I just finished reading this paper. It is very relevant to the work I’m doing now on grid cells as I just reimplemented “Vector-based navigation using grid-like representations in artificial agents” in pytorch. I got similar results as in the paper, namely that only in specific circumstances could I get grid cells to appear in the neural network, which was based on particular hyperparameters.
Their main claim in the paper is that “Unique to Neuroscience, deep
learning models can be used not only as a tool but interpreted as models of the brain. The central claims of recent deep learning-based models of brain circuits are that they make novel predictions about neural phenomena or shed light on the fundamental functions being optimized….It is highly improbable that Deep Learning models of path integration would have produced grid cells as a novel prediction simply from task-training, had grid cells not already been known to exist….These results challenge the notion that deep networks offer a free lunch for Neuroscience in terms of discovering the brain’s optimization problems or generating novel a priori predictions about single-neuron representations, and warn that caution is needed when building and interpreting such models”
I would agree and in fact think its very dangerous to read too much into deep learning models for inspiration of what the brain is optimizing for. ANNs are already very loose cartoon caricatures of brains, they are implemented as electric impulse point neurons. Real neurons have top down and bottom up communications, communicate via chemical, electrical, and multiple brain waves oscillations,are massively parallel, among other characteristics that we do not emulate in deep learning. I do strongly believe that deep learning can learn a lot from neuroscience though. If we are to build more intelligent machines, brains of biological creatures seems to be the best area to study from.
In the paper, they demonstrate that:
- almost all ANNs trained on path integration (PI) learn to optimally encode position, but almost never learn grid cell firing codes.
- grid period and period ratios depend on hyperparameters and not on the task itself!!!
- the appearance of grid cells depends WHOLLY on encoding of the supervised target and not on the task itself.
- unstable: the specific encoding requires many hyperparameters and small alterations results in the loss of those grid cells
They trained 415 different ANNs across various ranges of network architectures, activation functions, optimizers, loss, supervised targets, and various ANN parameters (dropout,regularization,etc) and found almost all did PI well (88%) while only (12.7%) learned grid cell like firing patterns.
Of interesting note, they found that grid cells only appeared from encoding a target of Difference-of-Gausian (DoG):
“Only by making readout encoding by a DoGshapre of tuning curve sometimes resulted in lattices”

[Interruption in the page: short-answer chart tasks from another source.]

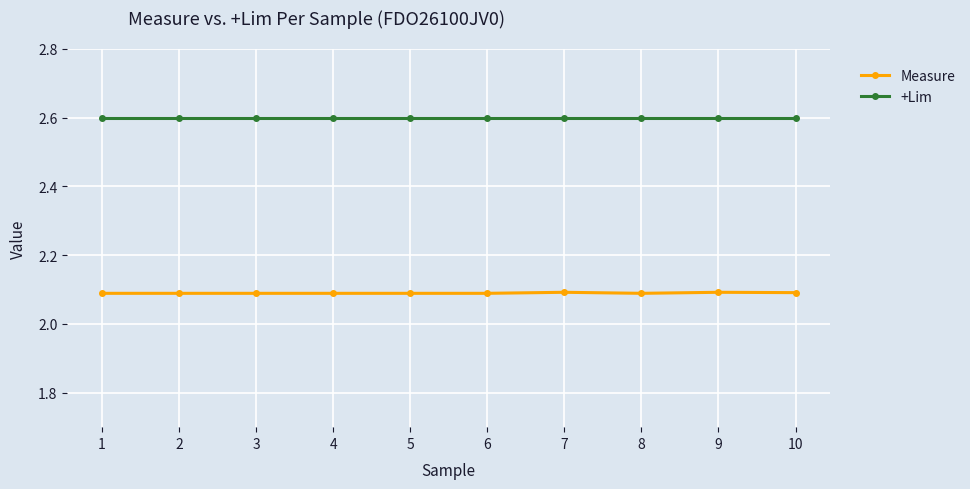

How many Measure values are between 2 and 3?

10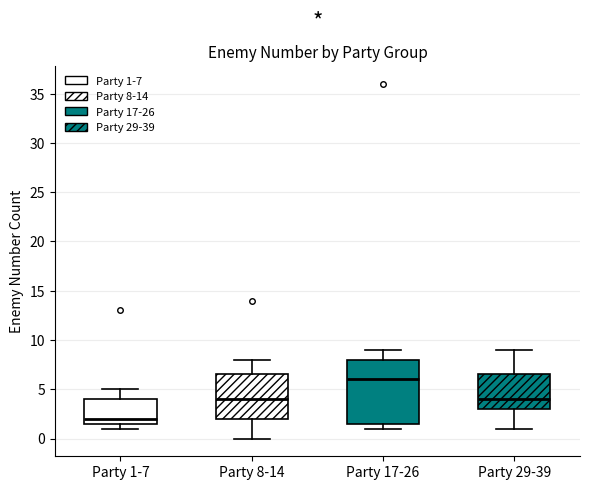

Where does the upper whisker of the box for Party 8-14 end on the y-axis? The values are not printed on the chart, so give them approximately, as read against the axis.

8.0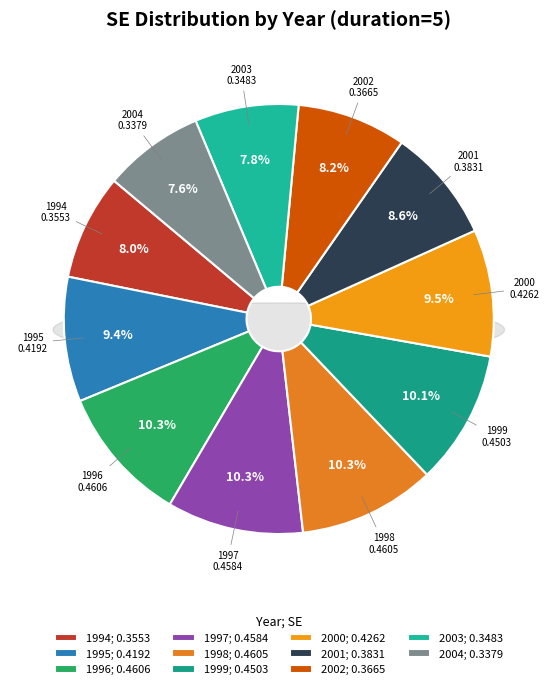

Combined, what portion of the pie is 1994 and 2003?

15.8%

I had to look that up. DoG is just an image processing algorithm that involves the subtraction of one Gaussian blurred version of an original image from another, less blurred version of the original using convolutions.
They also found that grid modules measuring different periods usually did not appear and instead the network only usually learned one module of grid cells.
The suggest that the dropout acts as a form of error correcting as is suggested as part of the functional use of grid cells in many neuroscience papers. To that end I would expect ANN models with dropout to do better, but I did not see any specific notes about that in the paper.
When I think about grid cells, they seem to fire for many non PI tasks and many believe that grid cells are a core component of a cognitive map. I am interested to find out what are the special computational properties of grid cells and with their interaction with place cells that may be useful for building new types of ANNs. Most of the neuroscience inspired AI ideas only take bits and pieces from neuroscience and exploit a specific computational property (CNNs, attention mechanisms,etc) to make them useful for ANNs.
If we are to look at the results from the analysis of 3D grid cell experiments, we expect to not see any grid patterns at all, so that is something else to consider.
I do think there is something useful we can use from grid cells, but it requires further investigation.